Матильда подергивала шеей, видно, не терпелось ей включиться в разговор, но пока сдерживалась; папа молчал, медленно и властно поводил глазами. Думал или просто выжидал, когда отчаяние императрицы дойдет до предела? Но сколько можно выжидать? С нее хватит!
– Я прошу заступничества, ваше святейшество, – стараясь выглядеть покорной, Евпраксия взглянула на папу с мольбой. – Вашей святейшей властью защитите мою честь, умоляю вас. Погасите костер постыдный, в котором сгораю безвинно и несправедливо. Пожалейте мою молодость, моя душа чиста, она умирает от грязи, брошенной на нее злыми силами. Вызволите меня из плена этих злых сил, ваше святейшество! Я не хочу возвращаться даже мыслью к тому страшному человеку, которого называют германским императором. В вашей воле освободить меня от брака с ним. Я не в силах дальше переносить позора, в который ввергнута моим исповедником перед целым собранием князей церкви, – спасите меня, святой отец!
Урбан задвигался на холодном, неудобном своем сиденье, лысина и шея побагровели; Матильда так и подпрыгивала от нетерпенья сыпануть, полоснуть словами, будто градом средь летнего дня, она чуть ли не дергала папу за его широкие ризы, – речи, речи, ответной, да такой, чтоб соблюсти высокое папское достоинство, чтоб неповадно было молодой императрице ставить его под угрозу мольбами-требованиями. Папа узкогубо улыбнулся.
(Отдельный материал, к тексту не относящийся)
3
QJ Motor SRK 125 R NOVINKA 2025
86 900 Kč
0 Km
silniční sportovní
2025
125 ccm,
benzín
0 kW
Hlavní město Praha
То ли лихорадка нетерпения Матильдина его посмешила, то ли смешной показалась наивная искренность императрицы.
– Дочь моя, – глядя поверх Евпраксии, начал Урбан, – ты обязана знать, что твой творец сказал: имя мое – Истина. Он не сказал: имя мое – Обычай… Обычай наполняет твою душу стыдливостью и удерживает от покаяния. Но истина требует откровенности.
Откровенность? А разве она откровенна? Каяться? В чем же, перед кем и почему? Сам папа вот здесь заявляет, что стыд не нужен ни человеку, ни богу. Отнять у человека стыд, лишить стыда женщину – что же тогда останется? Голая истина для голых людей?